Exercise directions
Whichever lines of the entries hold the word "España" should be identified and copied.

Extracted page text data
+ + + + +

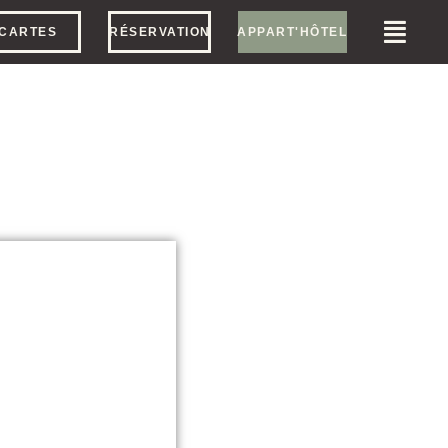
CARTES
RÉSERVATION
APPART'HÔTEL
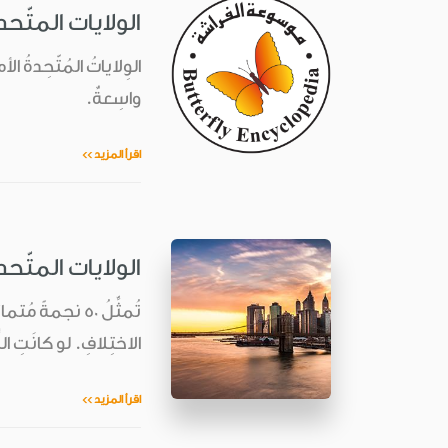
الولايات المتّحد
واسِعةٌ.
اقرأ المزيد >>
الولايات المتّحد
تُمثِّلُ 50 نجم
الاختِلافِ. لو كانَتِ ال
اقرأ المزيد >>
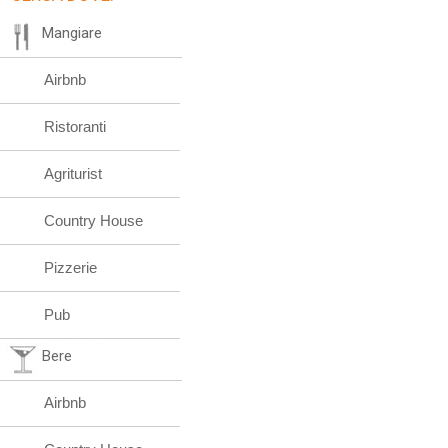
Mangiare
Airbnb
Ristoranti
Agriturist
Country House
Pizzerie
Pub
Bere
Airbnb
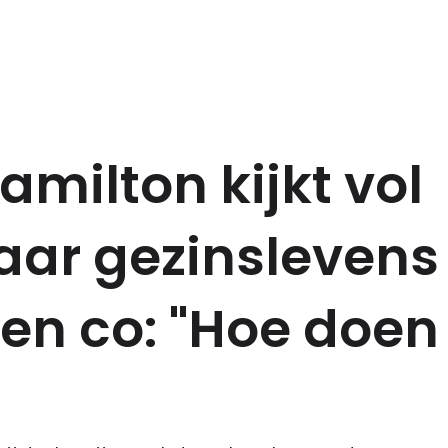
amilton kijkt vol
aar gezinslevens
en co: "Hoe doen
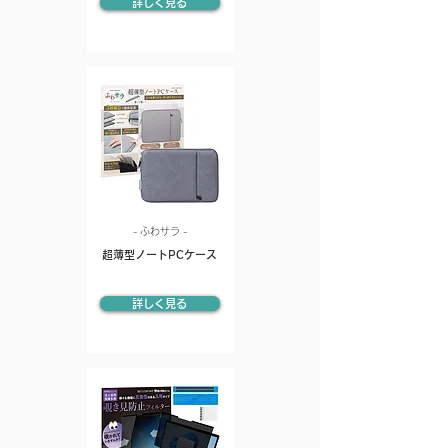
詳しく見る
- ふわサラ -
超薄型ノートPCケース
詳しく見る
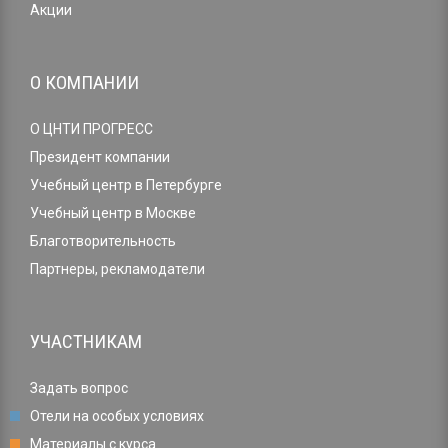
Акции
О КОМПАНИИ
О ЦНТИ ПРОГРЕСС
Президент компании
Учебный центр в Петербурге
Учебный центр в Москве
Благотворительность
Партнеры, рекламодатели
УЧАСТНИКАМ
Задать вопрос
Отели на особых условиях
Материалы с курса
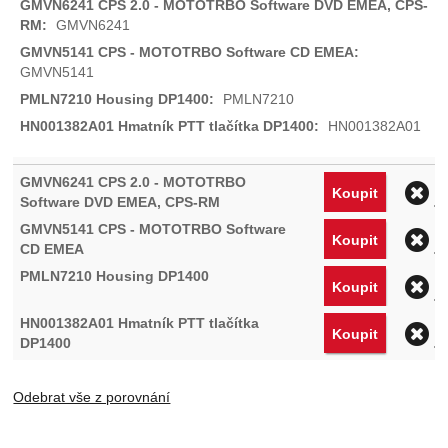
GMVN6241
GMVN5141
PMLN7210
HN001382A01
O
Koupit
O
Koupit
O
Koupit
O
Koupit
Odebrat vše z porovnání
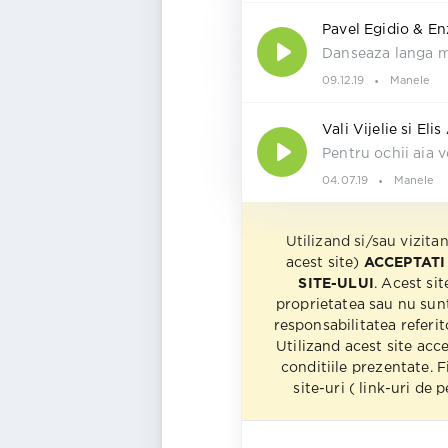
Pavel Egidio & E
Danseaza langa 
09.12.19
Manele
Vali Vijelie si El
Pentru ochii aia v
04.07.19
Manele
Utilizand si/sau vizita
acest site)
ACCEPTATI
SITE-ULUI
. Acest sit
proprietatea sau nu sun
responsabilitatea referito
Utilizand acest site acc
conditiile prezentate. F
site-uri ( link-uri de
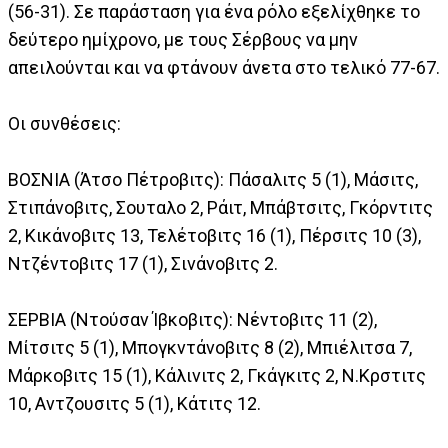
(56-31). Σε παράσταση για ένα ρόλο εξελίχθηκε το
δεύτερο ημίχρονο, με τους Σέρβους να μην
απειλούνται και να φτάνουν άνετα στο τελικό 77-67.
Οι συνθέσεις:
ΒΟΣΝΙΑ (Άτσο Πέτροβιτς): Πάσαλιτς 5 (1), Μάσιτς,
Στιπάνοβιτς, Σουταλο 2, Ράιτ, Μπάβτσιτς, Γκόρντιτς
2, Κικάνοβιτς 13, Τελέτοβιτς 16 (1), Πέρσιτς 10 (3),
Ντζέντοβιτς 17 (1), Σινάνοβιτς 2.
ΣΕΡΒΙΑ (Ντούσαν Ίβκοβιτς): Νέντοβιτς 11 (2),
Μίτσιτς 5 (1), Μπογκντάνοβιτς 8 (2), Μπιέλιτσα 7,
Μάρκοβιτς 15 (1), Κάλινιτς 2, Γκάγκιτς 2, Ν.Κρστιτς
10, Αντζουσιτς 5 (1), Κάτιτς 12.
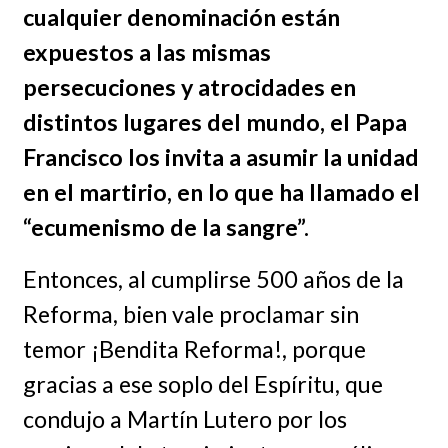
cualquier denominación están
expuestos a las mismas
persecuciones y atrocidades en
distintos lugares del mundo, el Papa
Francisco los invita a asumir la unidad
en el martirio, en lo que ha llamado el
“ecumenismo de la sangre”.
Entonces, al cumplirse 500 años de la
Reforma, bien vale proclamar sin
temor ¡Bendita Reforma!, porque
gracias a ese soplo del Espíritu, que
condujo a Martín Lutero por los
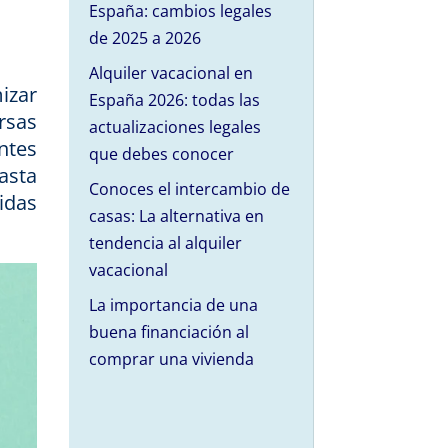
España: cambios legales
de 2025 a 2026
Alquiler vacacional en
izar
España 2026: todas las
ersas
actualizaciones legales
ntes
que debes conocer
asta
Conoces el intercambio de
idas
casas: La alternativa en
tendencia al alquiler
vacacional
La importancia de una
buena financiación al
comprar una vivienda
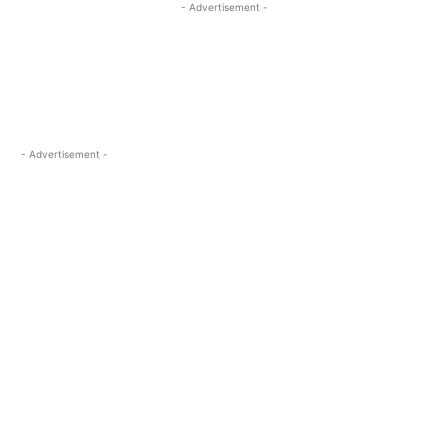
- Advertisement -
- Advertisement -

+ + + + +

Answer section
España: cambios legales
España 2026: todas las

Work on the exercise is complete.